Douglas Alexander, Labour's campaign manager, sent them a pretty clear megaphone message in a radio interview this morning when he said the differences between Labour and the SNP are "too great" to involve the Nats in a coalition.
This is as much a signal to his own west of Scotland Labour MPs - who have a visceral hatred of the SNP - as much as to the body politic. Former Home Secretary John Reid has already said a coalition would be the self-destruct button for both parties and Tom Harris, Glasgow South, has made clear his opposition to PR.
Labour in Scotland has seen its hegemony in Scottish local authorities disappear since the Labour-Lib Dem coalition in the Scottish parliament introduced PR. There are Lib Dem and SNP cooncillors putting scooters on the lawns of Labour MPs all across Scotland and they don't like it. Two reasons there not to like coalitions or PR in elections, say Scottish Labour MPs.
Angus Robertson's smile was as wide as the Moray Firth yesterday when news of Labour-Lib Dem coalition talks came through, but the SNP "negotiator" might have just been happy because of the demise of Gordon Brown.
But while Brown has played a very clever post-election strategy to keep Labour in the game Alex Salmond booted the SNP off the park in the opening minutes.
He blundered by pushing himself forwards as the linchpin of a progressive alliance. In doing so he completely ruled out that the SNP would support the Tories. As Labour see it he has effectively boxed his party into a position where they cannot vote against a Labour-Lib coalition, if that is what comes out of today's talks.
As Paddy Ashdown said on radio this morning, a Labour-Lib Dem minority coalition will simply dare the smaller parties to vote down the government. The last time the SNP did that, in 1979, they had 11 MPs. They returned to Westminster after the election with just two.
"If they want to be part of a progressive alliance, that's great but they will not be part of a formal coalition," says the Labour source. "If they had 20 seats they might be players, but they have less than the DUP."
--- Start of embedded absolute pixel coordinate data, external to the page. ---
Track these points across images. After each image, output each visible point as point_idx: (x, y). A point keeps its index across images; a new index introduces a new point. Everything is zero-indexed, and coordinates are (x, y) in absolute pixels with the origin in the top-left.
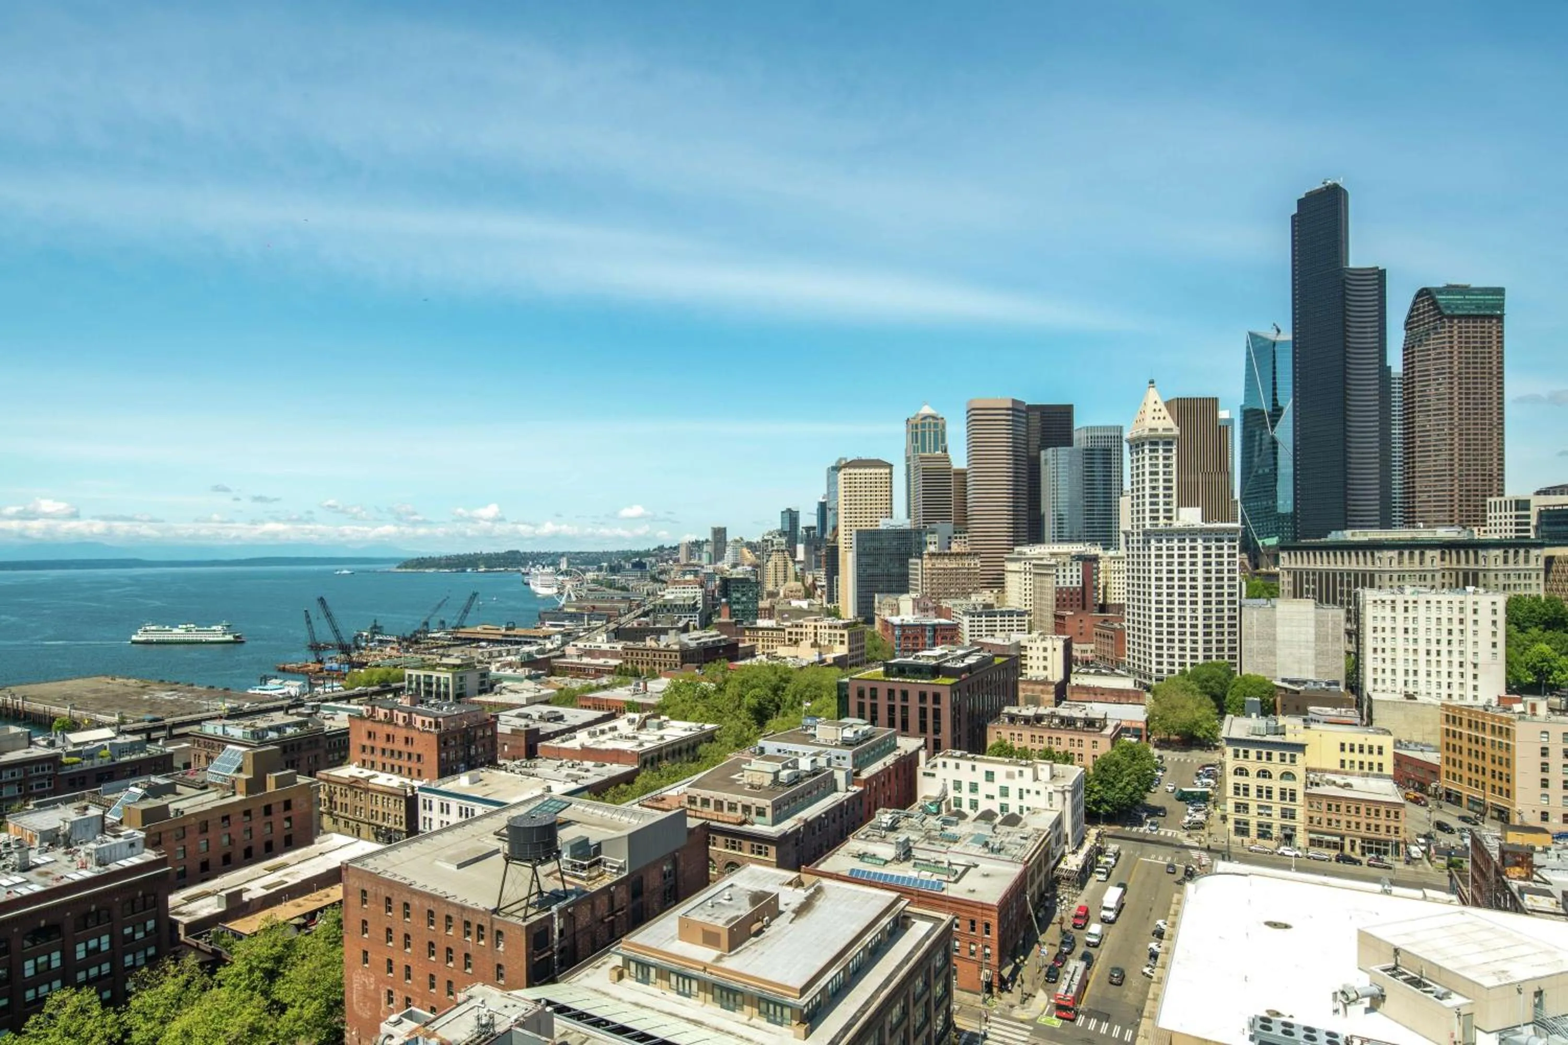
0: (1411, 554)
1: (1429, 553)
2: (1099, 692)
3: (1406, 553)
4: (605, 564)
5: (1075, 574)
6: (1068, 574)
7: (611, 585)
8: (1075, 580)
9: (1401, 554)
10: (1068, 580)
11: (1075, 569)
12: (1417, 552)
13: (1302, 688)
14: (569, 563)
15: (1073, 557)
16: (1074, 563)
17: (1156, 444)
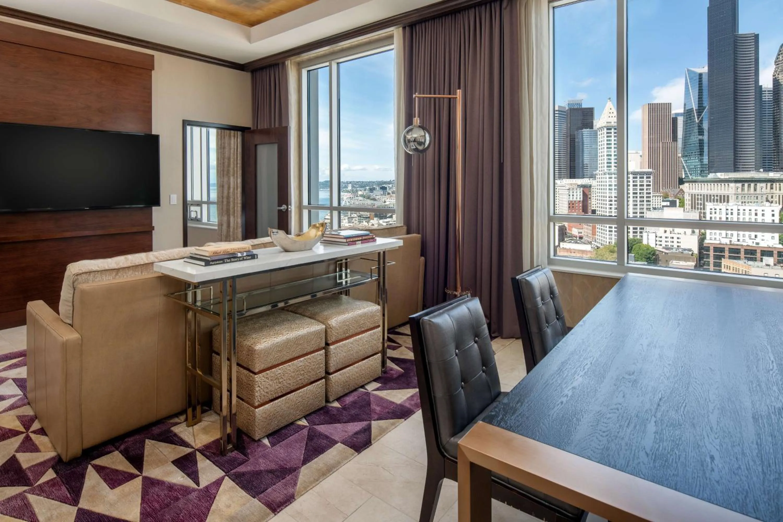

There is not even the mood in Labour to offer the SNP any kind of face-saving gesture, like the release of the £250m fossil fuel fund from the Treasury without a proportional reduction in the block grant.
There is even a hint from Peter Hain, the Welsh Secretary, that Plaid Cymru can be brought aboard the coalition, so splitting the Celtic alliance. Tomos Livingstone, over a 07.25 to Paddington, will be better informed no doubt, but Hain did nurse the coalition deal between Plaid and Labour in the Welsh Assembly.